Tales of Terror and Mystery is a short story collection by Arthur Conan Doyle, first published on 12 July 1922. The collection comprises 12 stories: six "tales of terror" and six "tales of mystery". In autumn 1925, it was published in the United States by George H. Doran Company as The Black Doctor and Other Tales of Terror and Mystery.

==Contents==
- Tales of Terror
  - "The Horror of the Heights" (originally published in The Strand Magazine in 1913)
  - "The Leather Funnel" (originally published in McClure's in 1902)
  - "The New Catacomb" (originally published in The Sunlight Year-Book in 1898 as "Burger's Secret")

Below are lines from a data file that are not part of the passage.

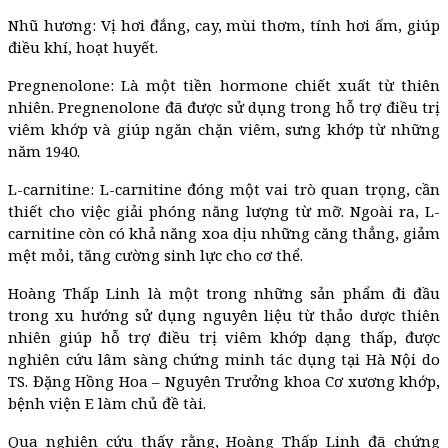
Nhũ hương: Vị hơi đắng, cay, mùi thơm, tính hơi ấm, giúp
điều khí, hoạt huyết.
Pregnenolone: Là một tiền hormone chiết xuất từ thiên
nhiên. Pregnenolone đã được sử dụng trong hỗ trợ điều trị
viêm khớp và giúp ngăn chặn viêm, sưng khớp từ những
năm 1940.
L-carnitine: L-carnitine đóng một vai trò quan trọng, cần
thiết cho việc giải phóng năng lượng từ mỡ. Ngoài ra, L-
carnitine còn có khả năng xoa dịu những căng thẳng, giảm
mệt mỏi, tăng cường sinh lực cho cơ thể.
Hoàng Thấp Linh là một trong những sản phẩm đi đầu
trong xu hướng sử dụng nguyên liệu từ thảo dược thiên
nhiên giúp hỗ trợ điều trị viêm khớp dạng thấp, được
nghiên cứu lâm sàng chứng minh tác dụng tại Hà Nội do
TS. Đặng Hồng Hoa – Nguyên Trưởng khoa Cơ xương khớp,
bệnh viện E làm chủ đề tài.
Qua nghiên cứu thấy rằng, Hoàng Thấp Linh đã chứng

  - "The Case of Lady Sannox" (originally published in The Idler in 1893)
  - "The Terror of Blue John Gap" (originally published in The Strand Magazine in 1910)
  - "The Brazilian Cat" (originally published in The Strand Magazine in 1898 as "The Story of the Brazilian Cat")

- Tales of Mystery
  - "The Lost Special" (originally published in The Strand Magazine in 1898 as "The Story of the Lost Special")

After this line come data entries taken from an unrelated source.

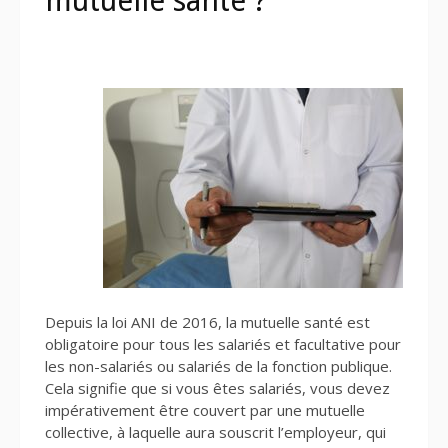
mutuelle santé ?
Depuis la loi ANI de 2016, la mutuelle santé est
obligatoire pour tous les salariés et facultative pour
les non-salariés ou salariés de la fonction publique.
Cela signifie que si vous êtes salariés, vous devez
impérativement être couvert par une mutuelle
collective, à laquelle aura souscrit l’employeur, qui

  - "The Beetle-Hunter" (originally published in The Strand Magazine in 1898 as "The Story of the Beetle Hunter")
  - "The Man with the Watches" (originally published in The Strand Magazine in 1899 as "The Story of the Man with the Watches")
  - "The Japanned Box" (originally published in The Strand Magazine in 1899 as "The Story of the Japanned Box")
  - "The Black Doctor" (originally published in The Strand Magazine in 1898 as "The Story of the Black Doctor")
  - "The Jew's Breastplate" (originally published in The Strand Magazine in 1899 as "The Story of the Jew's Breast-Plate")

==Reception==
Writing for The Guardian in 2014, Lynne Truss named Tales of Terror and Mystery, as one of her "top 10 gothic novels", singling out "The Brazilian Cat".